▶ [EXERCISE DIRECTIONS]: Your answer must consist of the records exactly as given, with no pictures included.

▶ [GIVEN ENTRIES]:

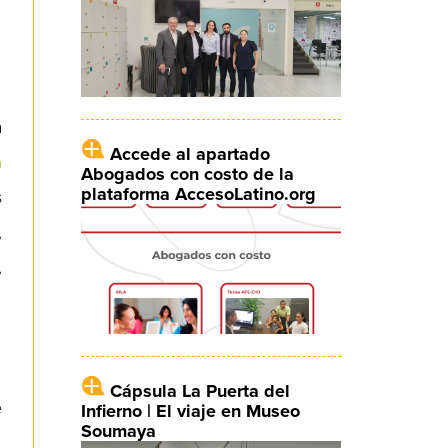
a
Accede al apartado
a
Abogados con costo de la
plataforma AccesoLatino.org
s
,
,
Cápsula La Puerta del
e
Infierno | El viaje en Museo
Soumaya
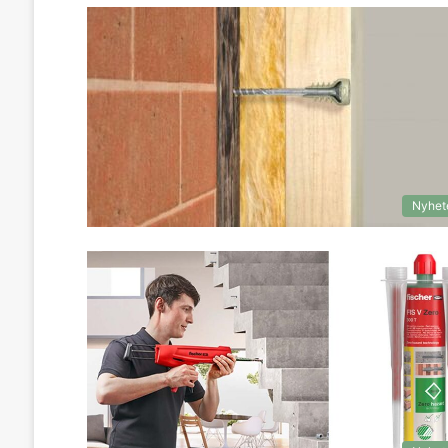
Nyhet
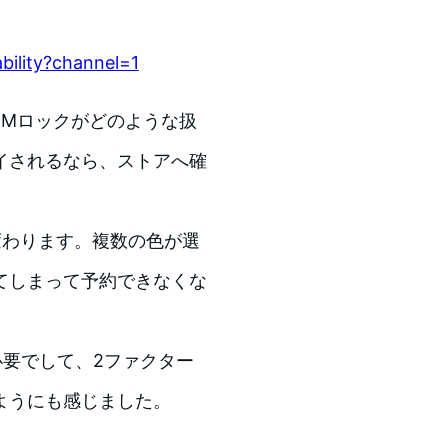
bility?channel=1
SIMロックがどのような扱
イされるなら、ストアへ確
変わります。複数の色が選
てしまって予約できなくな
が必要でして、2ファクター
ようにも感じました。
。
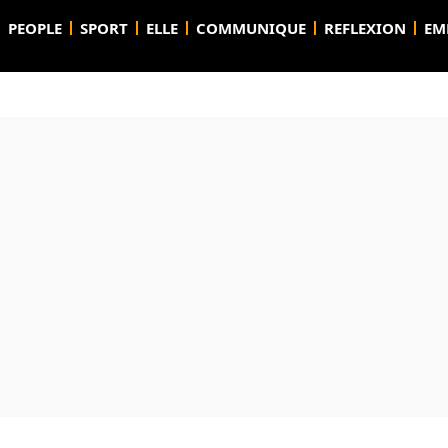
PEOPLE
SPORT
ELLE
COMMUNIQUE
REFLEXION
EM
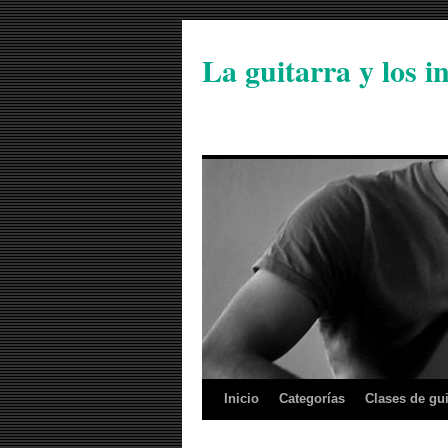
La guitarra y los 
Inicio
Categorías
Clases de gui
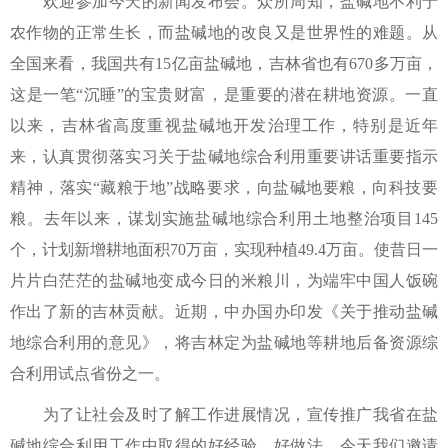
欢迎参加今天的新闻发布会。众所周知，盐碱地不利于
农作物的正常生长，而盐碱地的改良又是世界性的难题。从
全国来看，我国共有15亿亩盐碱地，吉林省也有670多万亩，
这是一笔“沉睡”的宝贵财富，是重要的潜在耕地资源。一直
以来，吉林省高度重视盐碱地开发治理工作，特别是近年
来，认真贯彻落实习关于盐碱地综合利用重要讲话重要指示
精神，落实“藏粮于地”战略要求，向盐碱地要粮，向科技要
粮。去年以来，谋划实施盐碱地综合利用土地整治项目145
个，计划新增耕地面积70万亩，实现种植49.4万亩。使昔日一
片片白茫茫的盐碱地变成今日的米粮川，为端牢中国人饭碗
作出了新的吉林贡献。近期，中办国办印发《关于推动盐碱
地综合利用的意见》，将吉林定为盐碱地等耕地后备资源综
合利用试点省份之一。
为了让社会及时了解工作进展情况，宣传推广我省在盐
碱地综合利用工作中取得的好经验、好做法，今天我们邀请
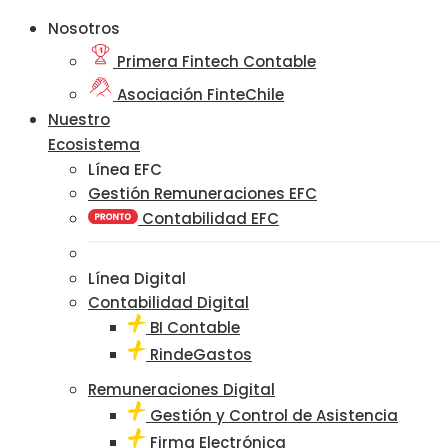
Nosotros
Primera Fintech Contable
Asociación FinteChile
Nuestro
Ecosistema
Línea EFC
Gestión Remuneraciones EFC
Contabilidad EFC
Línea Digital
Contabilidad Digital
BI Contable
RindeGastos
Remuneraciones Digital
Gestión y Control de Asistencia
Firma Electrónica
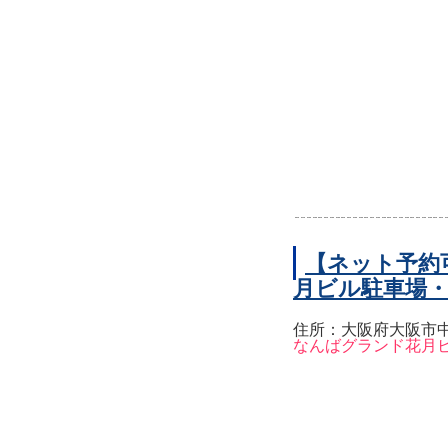
【ネット予約
月ビル駐車場
住所：大阪府大阪市中
なんばグランド花月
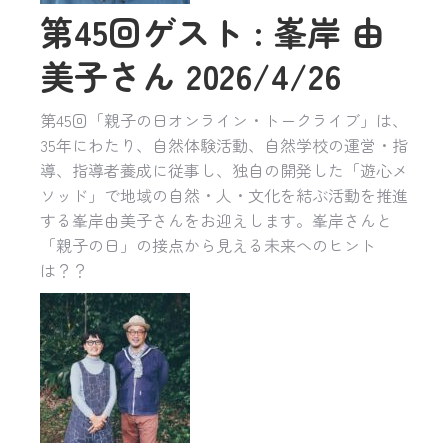
第45回ゲスト : 峯岸 由
美子さん 2026/4/26
第45回「親子の日オンライン・トークライブ」は、
35年にわたり、自然体験活動、自然学校の運営・指
導、指導者養成に従事し、独自の開発した「遊心メ
ソッド」で地域の自然・人・文化を結ぶ活動を推進
する峯岸由美子さんをお迎えします。峯岸さんと
「親子の日」の接点から見える未来へのヒント
は？？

▶ [EXERCISE RESULT]:
a
Accede al apartado
a
Abogados con costo de la
plataforma AccesoLatino.org
s
,
,
Cápsula La Puerta del
e
Infierno | El viaje en Museo
Soumaya
Nyhet
bility?channel=1
SIMロックがどのような扱
イされるなら、ストアへ確
変わります。複数の色が選
てしまって予約できなくな
が必要でして、2ファクター
ようにも感じました。
。
PEOPLE
SPORT
ELLE
COMMUNIQUE
REFLEXION
EM
La guitarra y los 
Inicio
Categorías
Clases de gui
欢迎参加今天的新闻发布会。众所周知，盐碱地不利于
农作物的正常生长，而盐碱地的改良又是世界性的难题。从
全国来看，我国共有15亿亩盐碱地，吉林省也有670多万亩，
这是一笔“沉睡”的宝贵财富，是重要的潜在耕地资源。一直
以来，吉林省高度重视盐碱地开发治理工作，特别是近年
来，认真贯彻落实习关于盐碱地综合利用重要讲话重要指示
精神，落实“藏粮于地”战略要求，向盐碱地要粮，向科技要
粮。去年以来，谋划实施盐碱地综合利用土地整治项目145
个，计划新增耕地面积70万亩，实现种植49.4万亩。使昔日一
片片白茫茫的盐碱地变成今日的米粮川，为端牢中国人饭碗
作出了新的吉林贡献。近期，中办国办印发《关于推动盐碱
地综合利用的意见》，将吉林定为盐碱地等耕地后备资源综
合利用试点省份之一。
为了让社会及时了解工作进展情况，宣传推广我省在盐
碱地综合利用工作中取得的好经验、好做法，今天我们邀请
Nosotros
Primera Fintech Contable
Asociación FinteChile
Nuestro
Ecosistema
Línea EFC
Gestión Remuneraciones EFC
Contabilidad EFC
Línea Digital
Contabilidad Digital
BI Contable
RindeGastos
Remuneraciones Digital
Gestión y Control de Asistencia
Firma Electrónica
【ネット予約
月ビル駐車場
住所：大阪府大阪市中
なんばグランド花月
第45回ゲスト : 峯岸 由
美子さん 2026/4/26
第45回「親子の日オンライン・トークライブ」は、
35年にわたり、自然体験活動、自然学校の運営・指
導、指導者養成に従事し、独自の開発した「遊心メ
ソッド」で地域の自然・人・文化を結ぶ活動を推進
する峯岸由美子さんをお迎えします。峯岸さんと
「親子の日」の接点から見える未来へのヒント
は？？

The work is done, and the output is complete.